Human mitochondrial DNA polymerase ineffectively repairs acrolein-induced adducts
Researchers from NIEHS, in collaboration with scientists from Oregon Health and Science University, report that acrolein–induced adducts to mitochondrial DNA are bypassed by human mitochondrial DNA polymerase gamma at low fidelity, causing errors in DNA synthesis. Since these errors have the possibility of becoming mutations that could then lead to human diseases, such as neurodegenerative disorders, the research has implications for public health.
Acrolein is a mutagenic aldehyde produced by biological processes and by combustion of organic materials, including tobacco smoke. Acrolein reacts with bases on DNA to form adducts that block DNA synthesis. In the nucleus, DNA adducts are repaired by multiple translesion synthesis polymerases that don’t exist in animal cell mitochondria.

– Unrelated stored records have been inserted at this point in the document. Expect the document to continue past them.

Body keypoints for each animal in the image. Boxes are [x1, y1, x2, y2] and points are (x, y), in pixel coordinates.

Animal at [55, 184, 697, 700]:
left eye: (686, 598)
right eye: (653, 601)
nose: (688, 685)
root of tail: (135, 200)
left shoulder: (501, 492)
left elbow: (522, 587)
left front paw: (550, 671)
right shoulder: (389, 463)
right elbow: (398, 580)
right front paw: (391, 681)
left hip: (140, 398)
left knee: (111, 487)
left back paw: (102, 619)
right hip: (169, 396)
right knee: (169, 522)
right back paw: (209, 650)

The researchers utilized single nucleotide incorporation and primer extension analyses to assess if mitochondrial polymerase gamma was able to overcome acrolein-induced DNA adducts in mitochondrial DNA. They found adenosine adducts were correctly and efficiently repaired. However, repair of minor groove guanine adducts, although able to be bypassed by pol gamma, exhibited reduced efficiency and low fidelity with a preference for incorporation of opposite-adduct purines. (JH)
Citation: Kasiviswanathan R, Minko IG, Lloyd RS, Copeland WC. (http://www.ncbi.nlm.nih.gov/pubmed/23543747) 2013. Translesion synthesis past acrolein-derived DNA adducts by human mitochondrial DNA polymerase gamma. J Biol Chem; doi:10.1074/jbc.M113.458802 [Online 30 March 2013].

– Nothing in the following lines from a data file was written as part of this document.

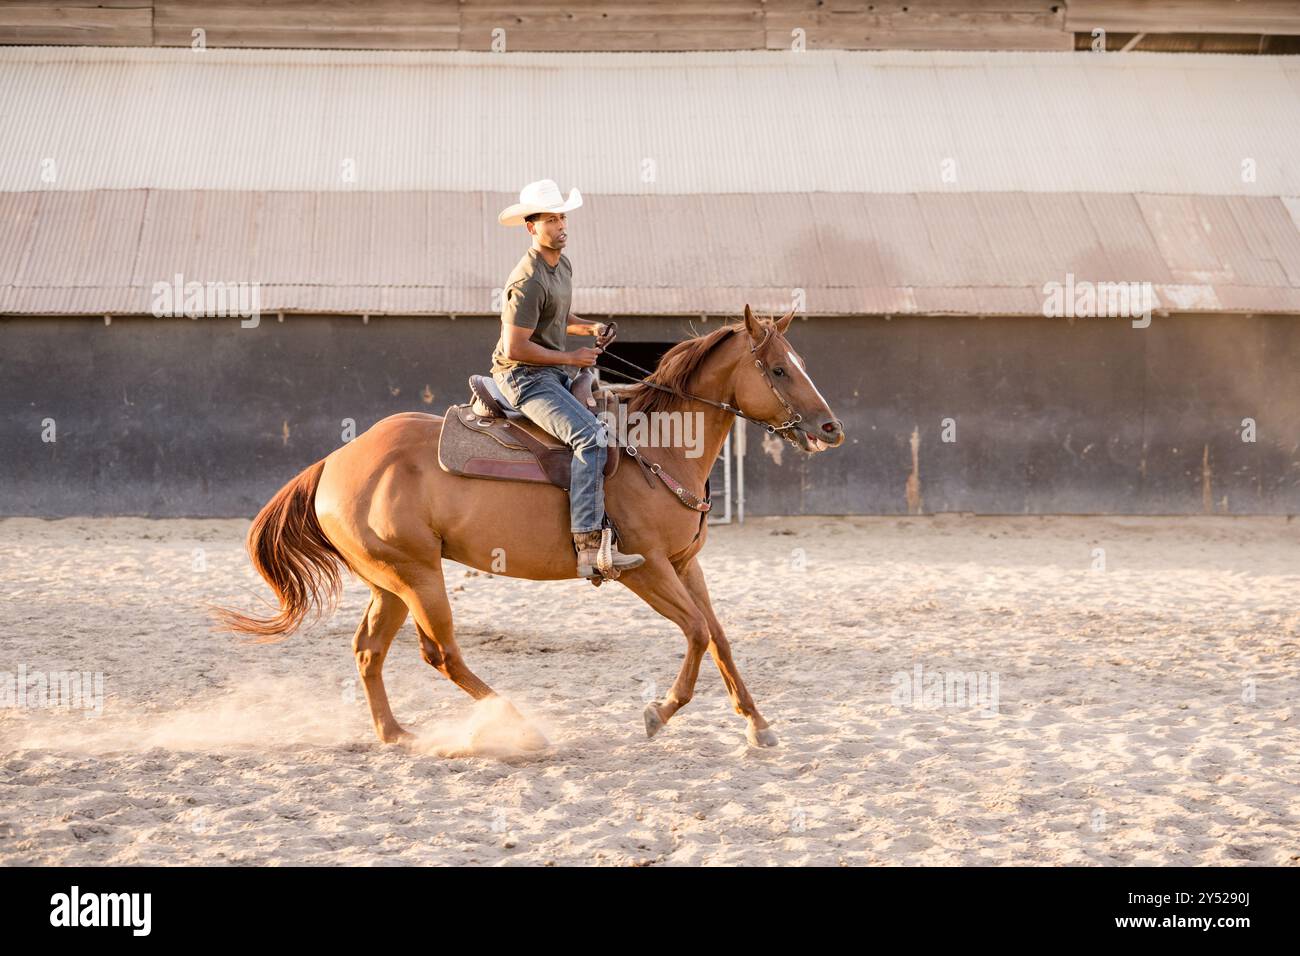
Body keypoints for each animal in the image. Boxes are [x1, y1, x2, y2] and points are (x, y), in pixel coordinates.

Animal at [215, 306, 842, 749]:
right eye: (779, 369)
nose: (830, 428)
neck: (656, 448)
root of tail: (335, 462)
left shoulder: (687, 564)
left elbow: (718, 636)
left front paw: (757, 724)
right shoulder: (644, 569)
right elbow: (694, 631)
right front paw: (658, 713)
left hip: (388, 582)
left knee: (369, 651)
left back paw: (395, 734)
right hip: (417, 576)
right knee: (442, 653)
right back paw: (519, 726)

Coordinating DNA double-strand break repair at both ends
Utilizing a novel technology they developed, researchers in the NIEHS Chromosome Stability Group were, for the first time, able to directly observe an essential event in an evolutionarily conserved process of repair of DNA double-strand breaks (DSBs). They also established a key role for a clinically relevant protein complex in this initial step of DNA repair, providing insight into human health conditions.
Through 2-D pulsed-field gel electrophoretic mobility shift assay analysis of mutant yeast strains, lead researcher James Westmoreland demonstrated coincident resection at both ends of DSBs and showed that the process is coordinated by the MRX complex and Sae2 proteins. Unexpectedly, he found that the necessity of these proteins in coincident resection differed depending on the type of DSB with a stronger requirement at dirty breaks, which are more similar to those that occur naturally as a result of various environmental agents.

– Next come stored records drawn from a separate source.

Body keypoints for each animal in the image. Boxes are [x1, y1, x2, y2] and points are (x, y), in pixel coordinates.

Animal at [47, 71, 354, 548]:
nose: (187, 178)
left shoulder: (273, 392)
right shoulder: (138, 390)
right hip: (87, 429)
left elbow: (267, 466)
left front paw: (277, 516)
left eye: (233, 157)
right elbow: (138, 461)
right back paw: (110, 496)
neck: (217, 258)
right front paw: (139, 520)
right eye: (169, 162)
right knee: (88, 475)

Not only does this study establish a new technique that can be adapted in future studies to other organisms, but it also demonstrates the importance of a specific protein complex in the repair of DNA breaks. Further, as the genes that encode these proteins are mutated in multiple diseases, these results have important implications for human health. (HF)
Citation: Westmoreland JW, Resnick MA. (http://www.ncbi.nlm.nih.gov/pubmed/23555316) Coincident resection at both ends of random, gamma-induced double-strand breaks requires MRX (MRN), Sae2 (Ctp1), and Mre11-nuclease. PLoS Genet 9(3):e1003420.
(Heather Franco, Ph.D., is an Intramural Research Training Award (IRTA) fellow in the NIEHS Laboratory of Reproductive and Developmental Toxicology. John House, Ph.D., is an IRTA fellow in the NIEHS Laboratory of Respiratory Biology. Mallikarjuna Metukuri, Ph.D., is a research fellow in the NIEHS Laboratory of Signal Transduction. Bailey Schug studies health promotion and nutrition at Appalachian State University and is an intern in the NIEHS Office of Communications and Public Liaison.)